Ces morts ne sont pas réparties de manière équitable à travers le globe. Dans des pays très exposés comme l’Inde, le Bangladesh, le Népal ou le Pakistan, les habitants perdent en moyenne plus de 3,5 ans d’espérance de vie à cause de la mauvaise qualité de l’air. D’autres États comme l’Ouganda ou l’Arabie saoudite affichent aussi des pertes de plus de deux ans. Même en République démocratique du Congo, une amélioration de l’air aurait pu faire gagner près de trois ans de vie à la population.
Villes et campagnes également concernées
On associe souvent la pollution de l’air aux grandes métropoles, où les embouteillages et les zones industrielles concentrent les émissions. Pourtant, les campagnes ne sont pas toujours épargnées. L’utilisation massive de pesticides, les épandages agricoles ou encore les feux de végétation peuvent détériorer l’air ambiant.
De plus, la pollution ne respecte pas les frontières. Portée par le vent, elle peut parcourir de longues distances, rendant son impact encore plus difficile à maîtriser. Ainsi, un incendie ou une pollution urbaine peut affecter des zones rurales situées à des dizaines de kilomètres.
Des maladies bien au-delà des poumons
L’air pollué n’endommage pas seulement le système respiratoire. Les effets peuvent être immédiats lors des pics de pollution, provoquant des crises d’asthme, des infarctus ou des accidents vasculaires cérébraux. Mais c’est surtout l’exposition chronique qui inquiète les scientifiques.
Selon Isabella Annesi-Maesano, directrice de recherche à l’Inserm, l’inhalation régulière de particules fines est liée à une série de pathologies graves : maladies cardiovasculaires, diabète, cancers, troubles neurodégénératifs comme Alzheimer ou Parkinson, et même des maladies auto-immunes comme la polyarthrite rhumatoïde. Chez les femmes enceintes, la pollution peut entraîner des naissances prématurées ou un faible poids du bébé, avec des conséquences sur la santé future de l’enfant.

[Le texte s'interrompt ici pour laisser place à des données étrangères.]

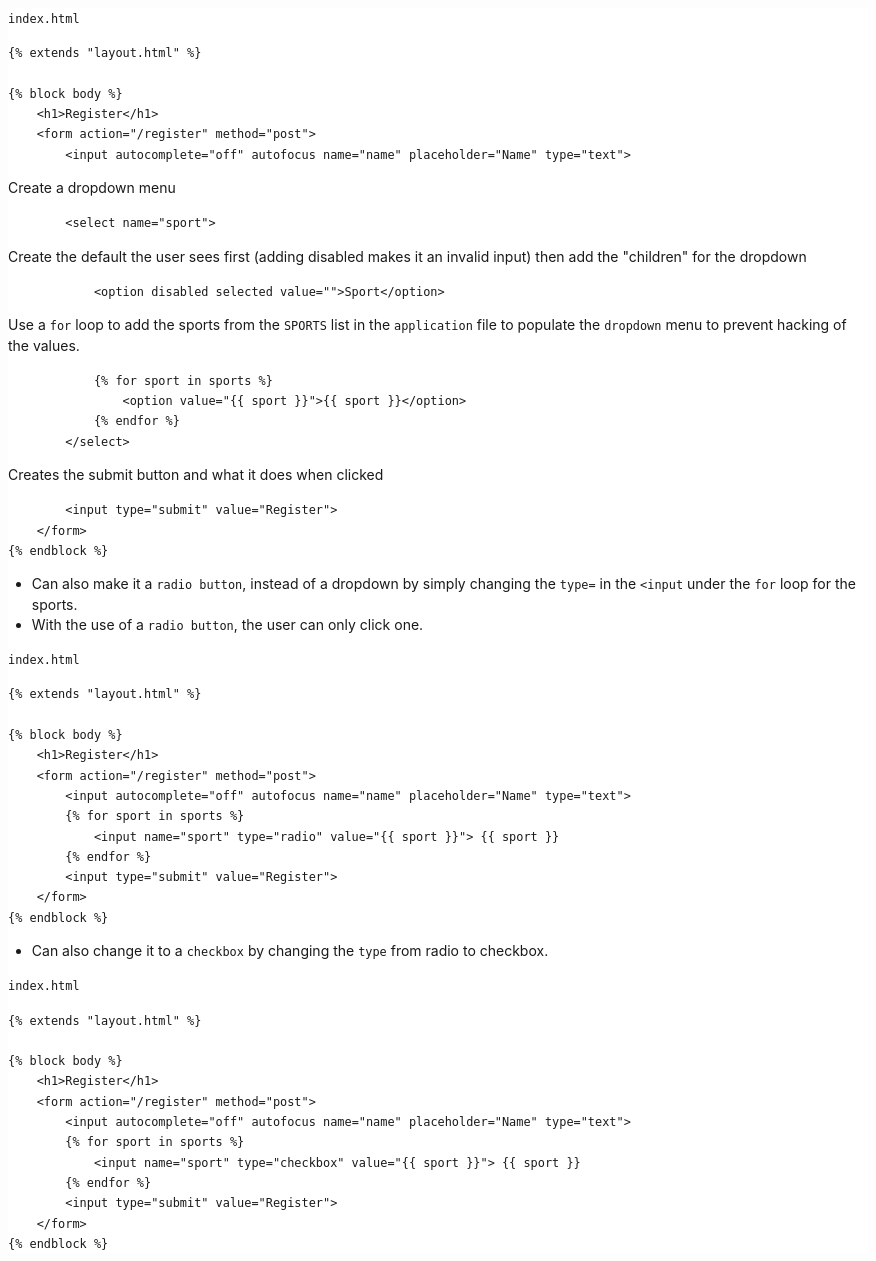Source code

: `index.html`
```
{% extends "layout.html" %}

{% block body %}
    <h1>Register</h1>
    <form action="/register" method="post">
        <input autocomplete="off" autofocus name="name" placeholder="Name" type="text">
```
Create a dropdown menu
```
        <select name="sport">
```
Create the default the user sees first (adding disabled makes it an invalid input) then add the "children" for the dropdown
```
            <option disabled selected value="">Sport</option>
```
Use a `for` loop to add the sports from the `SPORTS` list in the `application` file to populate the `dropdown` menu to prevent hacking of the values.
```
            {% for sport in sports %}
                <option value="{{ sport }}">{{ sport }}</option>
            {% endfor %}
        </select>
```
Creates the submit button and what it does when clicked
```
        <input type="submit" value="Register">
    </form>
{% endblock %}
```
- Can also make it a `radio button`, instead of a dropdown by simply changing the `type=` in the `<input` under the `for` loop for the sports.
- With the use of a `radio button`, the user can only click one.

`index.html`
```
{% extends "layout.html" %}

{% block body %}
    <h1>Register</h1>
    <form action="/register" method="post">
        <input autocomplete="off" autofocus name="name" placeholder="Name" type="text">
        {% for sport in sports %}
            <input name="sport" type="radio" value="{{ sport }}"> {{ sport }}
        {% endfor %}
        <input type="submit" value="Register">
    </form>
{% endblock %}
```
- Can also change it to a `checkbox` by changing the `type` from radio to checkbox.

`index.html`
```
{% extends "layout.html" %}

{% block body %}
    <h1>Register</h1>
    <form action="/register" method="post">
        <input autocomplete="off" autofocus name="name" placeholder="Name" type="text">
        {% for sport in sports %}
            <input name="sport" type="checkbox" value="{{ sport }}"> {{ sport }}
        {% endfor %}
        <input type="submit" value="Register">
    </form>
{% endblock %}
```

Cette toxicité s’explique par la capacité des particules ultrafines à franchir la barrière pulmonaire pour pénétrer dans le sang, puis se répandre dans tout l’organisme, touchant le cœur, le foie, le cerveau et d’autres organes.
Prévenir plutôt que subir
Face à ce fléau, la prévention reste essentielle. À l’échelle collective, la solution la plus efficace est bien sûr de réduire les émissions de polluants à la source : transports moins polluants, transition énergétique, limitation de l’usage de combustibles fossiles ou encore encadrement des pratiques agricoles.
À un niveau individuel, certaines habitudes peuvent aussi faire la différence. Éviter les rues très fréquentées aux heures de pointe, privilégier le vélo ou la marche dans des espaces verts, aérer son logement loin des pics de circulation, ou encore limiter l’usage de certains produits ménagers irritants. Enfin, mieux informer les citoyens sur la qualité de l’air en temps réel pourrait leur permettre d’adapter leur comportement au quotidien.
Un défi de santé publique mondial
La tenue de la conférence mondiale sur la pollution de l’air en Colombie souligne l’urgence de la situation. Il ne s’agit pas seulement d’environnement, mais d’un véritable enjeu de santé publique. La pollution de l’air est un tueur silencieux, qui affecte des milliards de personnes, souvent sans qu’elles en aient conscience. Agir aujourd’hui, c’est préserver la vie, la santé et l’avenir des générations à venir.